Bir arada yaşama iradesinin adresi HDP’dir
Anadolu halkları da kendi kardeşlik hukukunu tesis gibi bir görevle mükellef ve bu anlamda tarihsel bir dönemden geçtiğimiz söylenebilir. Üzerinde yürüdüğümüz zemin, -mevcut sistemin hakim unsurları eliyle tırmandırılmaya çalışılan gerilimin bir sonucu olarak- bir arada yaşama iradesini pekiştirmeye de, ayrı yollarda yürüme tercihini kullanmaya da kapı açıyor. İşte HDP bu ortamda bizi birinci kapıdan geçirmeye yöneltecek yegane yol, irade ve belki de son şans olarak karşımızda duruyor.

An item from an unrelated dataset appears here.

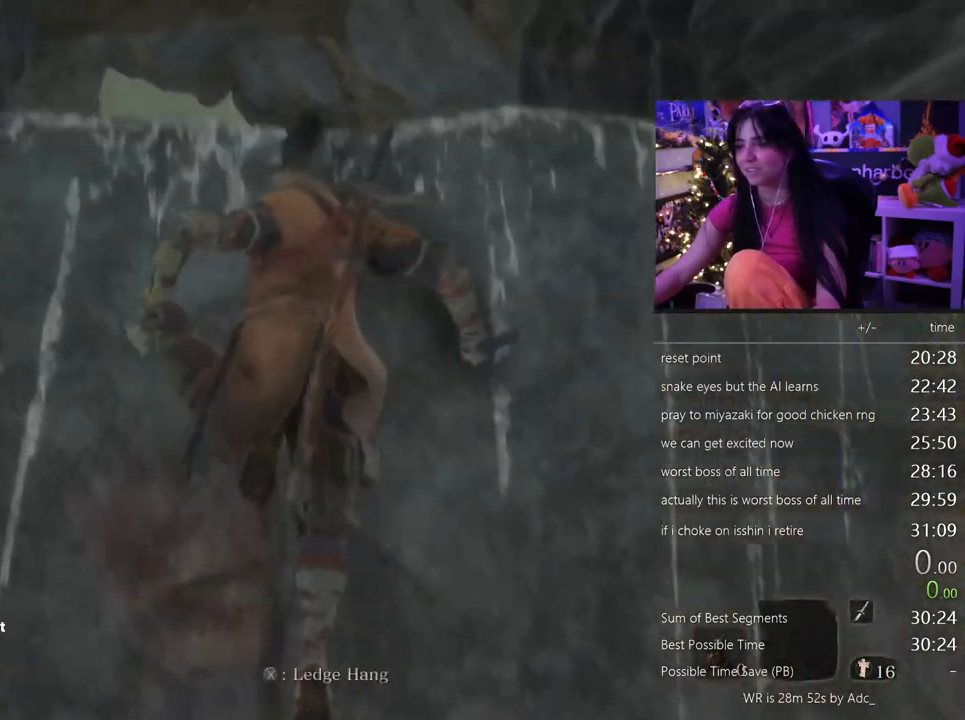
{"keys": ["e", "w"], "mouse": [], "events": [[17, "e", "down"], [100, "e", "up"], [150, "e", "down"], [250, "e", "up"], [333, "e", "down"], [383, "e", "up"], [483, "e", "down"]]}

Seçimlerde şiarımız: “İnadına Barış”
Başta da belirttiğimiz gibi siyasetin mevcut gerilimleri, seçim çalışmalarının öncelikli ve ağırlıklı gündemi olarak “barış” başlığını dayatıyor. Seçimlere kadar önümüzdeki kısa süreçte kaçınılmaz olarak edeceğimiz her söze, yazacağımız her yazıya barış talebi, daha doğrusu vaadi damga vuracaktır. Ancak HDP’nin emekçilerin ve ezilenlerin partisi olduğu ve öyle kaldığı sürece anlamlı ve işlevli olacağını da unutmamak, unutturmamak, her fırsatta dile getirmek gerekiyor.